Block me, Amadeus
Frenzy of housecleaning yesterday. Floors waxed, boxes unpacked, dark spaces between furniture and walls investigated, stored clothes aired and refolded. That is, all those things would have gotten done if I weren't a mere evolutionary step removed from a raccoon distracted by tinfoil and gotten all sidetracked by any and everything that seemed marginally more interesting than changing the filter in the range hood.

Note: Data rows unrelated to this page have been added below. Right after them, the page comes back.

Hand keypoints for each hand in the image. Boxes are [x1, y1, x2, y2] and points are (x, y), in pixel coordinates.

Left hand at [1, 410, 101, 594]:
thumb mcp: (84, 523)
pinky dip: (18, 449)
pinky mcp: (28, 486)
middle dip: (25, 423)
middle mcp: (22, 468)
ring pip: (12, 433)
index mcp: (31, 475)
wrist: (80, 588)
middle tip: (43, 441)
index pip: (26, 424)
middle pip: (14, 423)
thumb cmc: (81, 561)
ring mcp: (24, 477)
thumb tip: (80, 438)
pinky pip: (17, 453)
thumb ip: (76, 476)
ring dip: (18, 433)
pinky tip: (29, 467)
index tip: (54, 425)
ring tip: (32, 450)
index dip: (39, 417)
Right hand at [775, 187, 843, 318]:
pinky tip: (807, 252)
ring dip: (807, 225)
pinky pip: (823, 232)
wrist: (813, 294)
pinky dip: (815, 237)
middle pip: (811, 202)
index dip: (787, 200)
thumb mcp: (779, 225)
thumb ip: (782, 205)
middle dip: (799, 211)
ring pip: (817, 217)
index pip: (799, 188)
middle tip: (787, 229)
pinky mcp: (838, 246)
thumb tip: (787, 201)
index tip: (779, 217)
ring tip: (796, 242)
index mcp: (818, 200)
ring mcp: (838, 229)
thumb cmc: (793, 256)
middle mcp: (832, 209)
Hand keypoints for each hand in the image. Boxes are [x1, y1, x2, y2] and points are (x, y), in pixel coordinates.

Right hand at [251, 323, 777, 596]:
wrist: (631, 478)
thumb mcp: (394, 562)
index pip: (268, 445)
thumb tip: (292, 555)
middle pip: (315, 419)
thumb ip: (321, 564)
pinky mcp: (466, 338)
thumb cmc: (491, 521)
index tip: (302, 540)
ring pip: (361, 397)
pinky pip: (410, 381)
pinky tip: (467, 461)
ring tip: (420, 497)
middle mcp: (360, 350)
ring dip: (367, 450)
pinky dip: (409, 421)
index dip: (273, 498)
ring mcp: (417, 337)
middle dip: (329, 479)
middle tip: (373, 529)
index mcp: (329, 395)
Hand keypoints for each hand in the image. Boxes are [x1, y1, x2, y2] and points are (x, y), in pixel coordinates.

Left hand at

I think this was my first finished object ever. I've been knitting for at least fifteen or twenty years, since I was a wee small kid - I have vivid memories of trying to figure out how to fix a dropped stitch in the blanket I was making for a baby doll I had - but I had this bad habit of never finishing anything. At fourteen, I'd blow my allowance on Wool-Ease and overdue fees from the library; at sixteen I'd blow my Starbucks paycheck on Rowan magazines and that beautiful 4-ply botany wool they used to produce; at eighteen I discovered Noro. I've probably started hundreds of projects, knitting and ripping and rewinding until the poor yarns waved white flags of destroyed elasticity and fiber fatigue. Thus it was that a lot of self-manufactured fanfare went along with my finishing this sweater, on a trip to California, four or five years ago.

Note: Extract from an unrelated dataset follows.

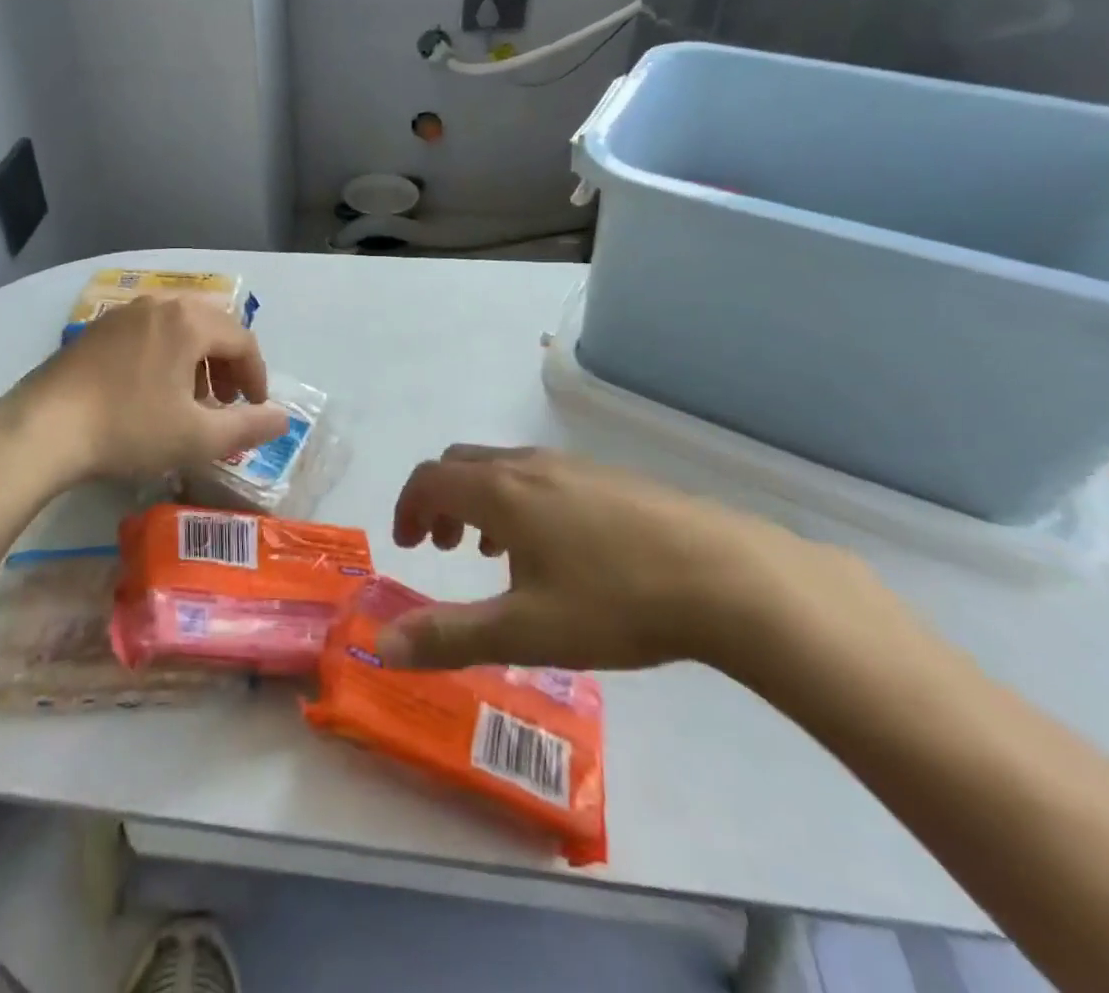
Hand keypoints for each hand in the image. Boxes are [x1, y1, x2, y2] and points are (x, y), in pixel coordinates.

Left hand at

Too bad I don't care for it at all. It's from a Jaeger pattern book, in that peculiar papery silk/cotton/polyamide Trinity yarn (my first - and last - impulse to spend big money on manmade fiber). Nothing about it is right for me - it's too short; the cable panel down the middle and the high neck aren't flattering; the knitting isn't smooth or even; the fabric is fairly delicate. But, I knit this before I believed in blocking (forgive me, O blocking sprites!), so I'm hoping a soak and aggressive pinning will even things out and give it a bit of fluidity in addition to correcting the size issues.

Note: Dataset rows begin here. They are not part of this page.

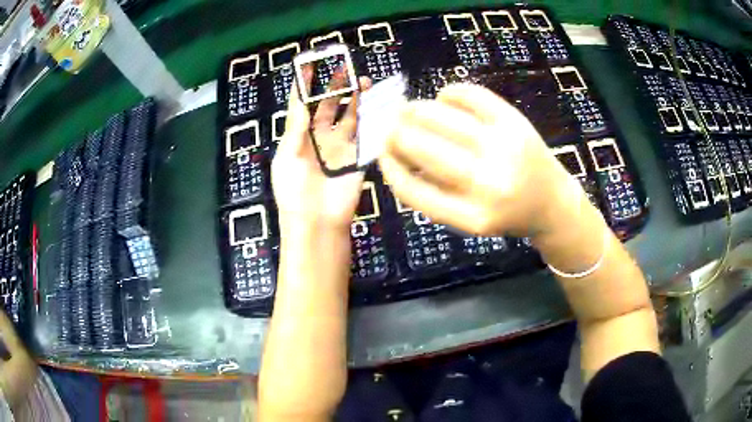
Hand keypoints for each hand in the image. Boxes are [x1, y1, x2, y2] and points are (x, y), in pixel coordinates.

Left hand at [272, 68, 371, 233]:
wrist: (317, 222)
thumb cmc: (294, 191)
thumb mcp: (286, 158)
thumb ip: (295, 129)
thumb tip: (300, 102)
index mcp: (299, 138)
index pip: (302, 105)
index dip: (305, 85)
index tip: (309, 65)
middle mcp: (321, 138)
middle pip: (329, 106)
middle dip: (335, 87)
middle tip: (344, 69)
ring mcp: (342, 147)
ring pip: (351, 116)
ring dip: (356, 99)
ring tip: (362, 81)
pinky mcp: (359, 157)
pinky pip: (366, 135)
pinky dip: (372, 119)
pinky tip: (376, 104)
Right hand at [379, 83, 578, 238]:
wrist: (552, 202)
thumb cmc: (506, 212)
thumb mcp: (469, 219)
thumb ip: (433, 194)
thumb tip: (396, 155)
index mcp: (472, 218)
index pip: (413, 191)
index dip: (389, 168)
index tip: (382, 154)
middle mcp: (488, 183)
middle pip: (422, 147)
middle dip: (394, 132)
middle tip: (388, 126)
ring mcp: (504, 148)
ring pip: (440, 117)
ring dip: (414, 109)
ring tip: (408, 110)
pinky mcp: (515, 122)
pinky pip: (472, 95)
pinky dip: (450, 92)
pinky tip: (444, 98)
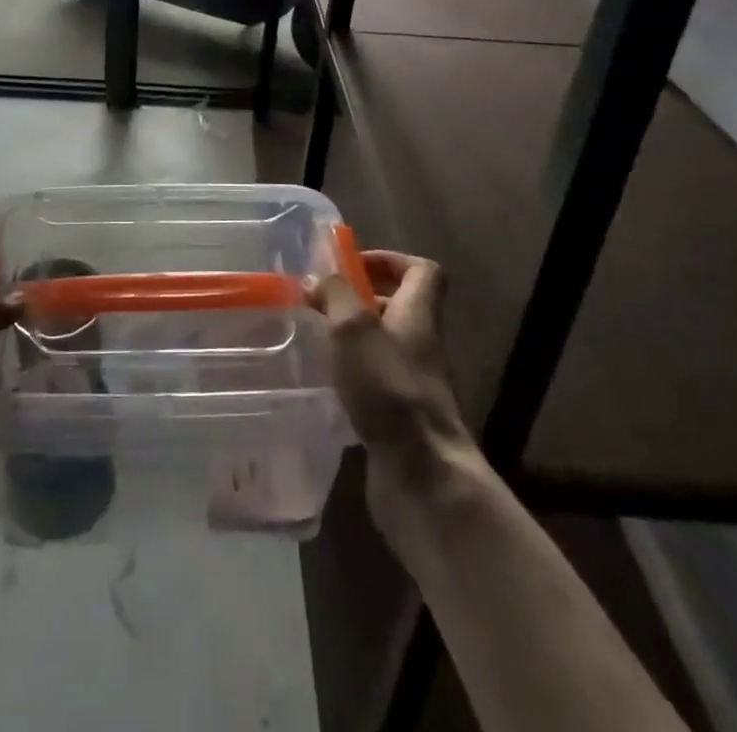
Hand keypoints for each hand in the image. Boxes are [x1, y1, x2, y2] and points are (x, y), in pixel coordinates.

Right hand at [309, 251, 480, 541]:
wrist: (421, 475)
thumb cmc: (389, 387)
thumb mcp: (354, 327)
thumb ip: (335, 295)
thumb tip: (317, 277)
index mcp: (418, 315)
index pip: (422, 271)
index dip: (391, 260)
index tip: (353, 265)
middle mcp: (420, 345)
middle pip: (400, 307)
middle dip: (361, 300)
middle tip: (321, 302)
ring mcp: (412, 384)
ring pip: (383, 346)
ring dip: (352, 339)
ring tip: (315, 338)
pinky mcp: (399, 417)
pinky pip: (375, 381)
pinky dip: (351, 376)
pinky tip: (324, 382)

I found my Flower Basket Shawl, too, crumpled in a heap on top of one of my bookcases. It was in a bad way:
I didn't block it enough before, and the spring in the yarn (100% wool, if I recall) had drawn it in to become a lumpy little mess. Another sacrifice at the altar of T-pins and Woolite:
I know I've pimped this before, but the Yarn Harlot's lace blocking method is genius. Fewer pins, straighter edges, less making of the crazy.
I've gotten a lot done on the Union Square pullover, too - the body is blocking, and I've started the sleeves.
Speaking of which, do you think the bell is a little too big? They're beautiful and graceful and all, but I fear it won't be quite so elegant when the cuffs fall in the spaghetti sauce or knock over a glass of wine or simply give a general effect of a little girl trying on her mom's fur coat. I'm thinking of taking the suggestions from some of the good ladies at the Union Square Knit Along and modifying it for a cuff caston of 72 stitches rather than 92. I was looking forward to knitting a pattern exactly as written - and this is a well-written, interesting pattern, indeed - but I guess it's not to be.
I'm working on my Craftster shrug, too:
I'll block the bejeebus out of this to even the cables and give the thing drape. No chunky knits, ever!